Headteacher Lisa Pierotti, who picked up the award with pupils Pamela Brogan, Claire Dowling, Evanna Lyons and Kirsty Madden, says she still has a tear in her eye when she looks back at the event.

“It was a wonderful thing to be part of, a really special event,” she adds. “It reinforced the importance of being part of your community, which is very important to all of our pupils. We have kept our community links going over the last 10 years with all kinds of activities, from organising Christmas parties for local primary schools and afternoon teas for pensioners to animal cruelty campaigns and stress reduction mentoring - there is always something going on.”

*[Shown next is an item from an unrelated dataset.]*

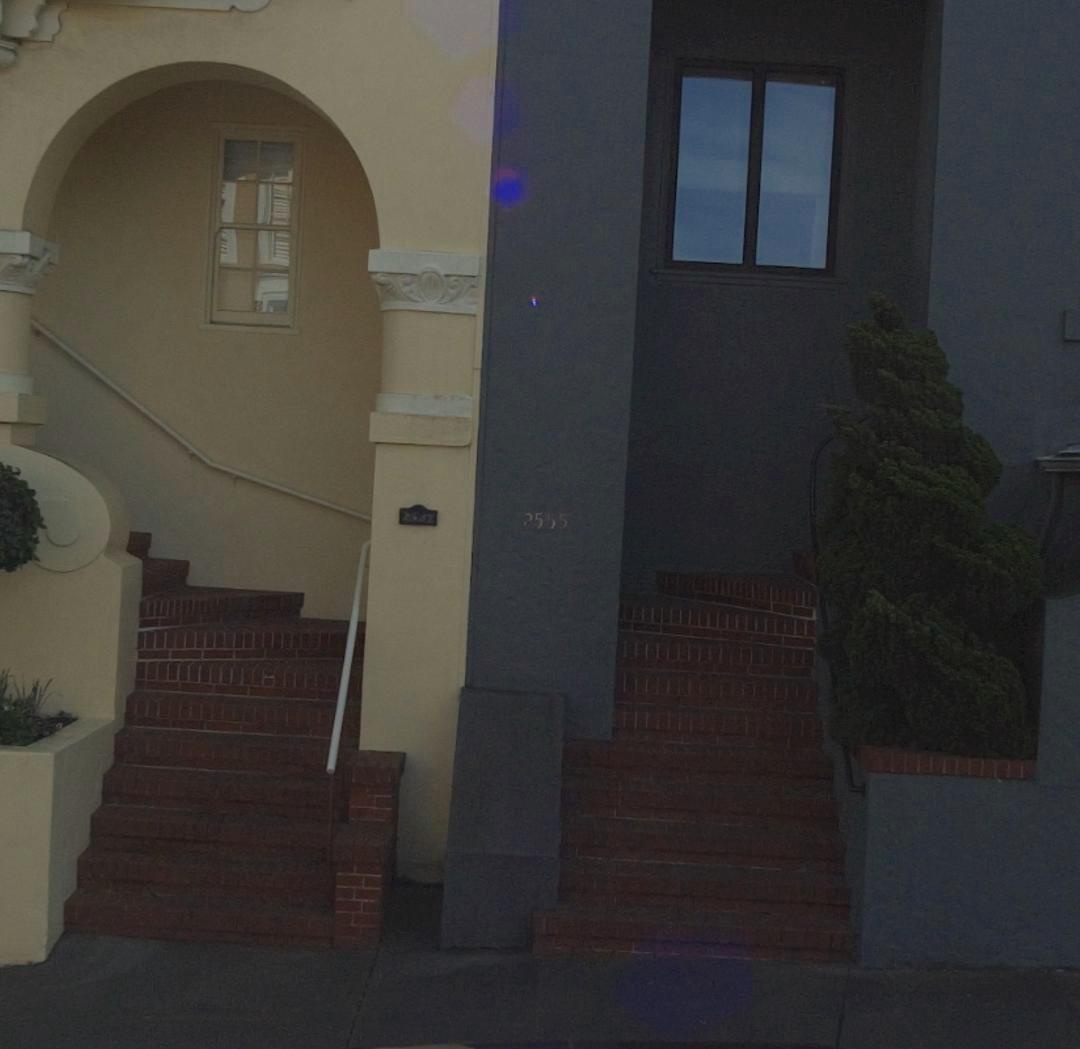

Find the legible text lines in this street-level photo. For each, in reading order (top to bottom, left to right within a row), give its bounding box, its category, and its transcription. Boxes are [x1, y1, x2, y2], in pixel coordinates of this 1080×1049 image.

[520, 510, 570, 534] StreetNumber: *555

Over the last 10 years, a host of famous faces have compered the event, from original MC Heather Suttie, to STV presenter Louise White, comedian Libby McArthur and singer Michelle McManus.

The winners themselves have been inspiring heroes – 2016’s Young Award winner Martin Gallacher, for example, the 17-year-old Holyrood Secondary pupil who devotes all of his spare time to helping others despite his own personal heartache and battle with a rare heart condition; and the 2011 ‘champion of champions’ the incomparable 101-year-old Margaret Miller, from Springboig, who was still volunteering after 70 years of helping others.

There have been many moving moments too – emotional tributes to posthumous finalists such as PC Derek McDowell, who patrolled the Greater Pollok area, and Knightswood neighbourhood watch pioneer Jimmy Young, back in 2010;

And there have been plenty of laughs - few people who were there will ever forget last year’s impromptu conga, led by outgoing Lord Provost Sadie Docherty, round the City Chambers’ grand banqueting hall…

Evening Times Editor Graham Shields, who also took part in the conga, sums up why the Glasgow Community Champions Awards have held a special place in the heart of the city for a whole decade.

He explains: “There is no other awards presentation like Glasgow Community Champions.

“It is a joyful, emotional celebration of all that is good about the city and the people who live, work and play here.

“It’s been a real privilege for the Evening Times and their partners, Glasgow City Council, Police Scotland, Scottish Fire and Rescue, Glasgow Community Planning Partnership and Glasgow Housing Association, to host the event for 10 years and I hope, for many years to come.”

Mr Shields adds: “There are people working hard for the benefit of everyone else in neighbourhoods all over the city. They don’t look for rewards, or even recognition, but the rest of us want to show them how grateful we are for everything we do. They don’t just sit back and wait for others to do the work – they get up and do it themselves, and that is truly amazing and inspiring. I can’t wait for tonight’s celebration – it promises to be another incredible evening.”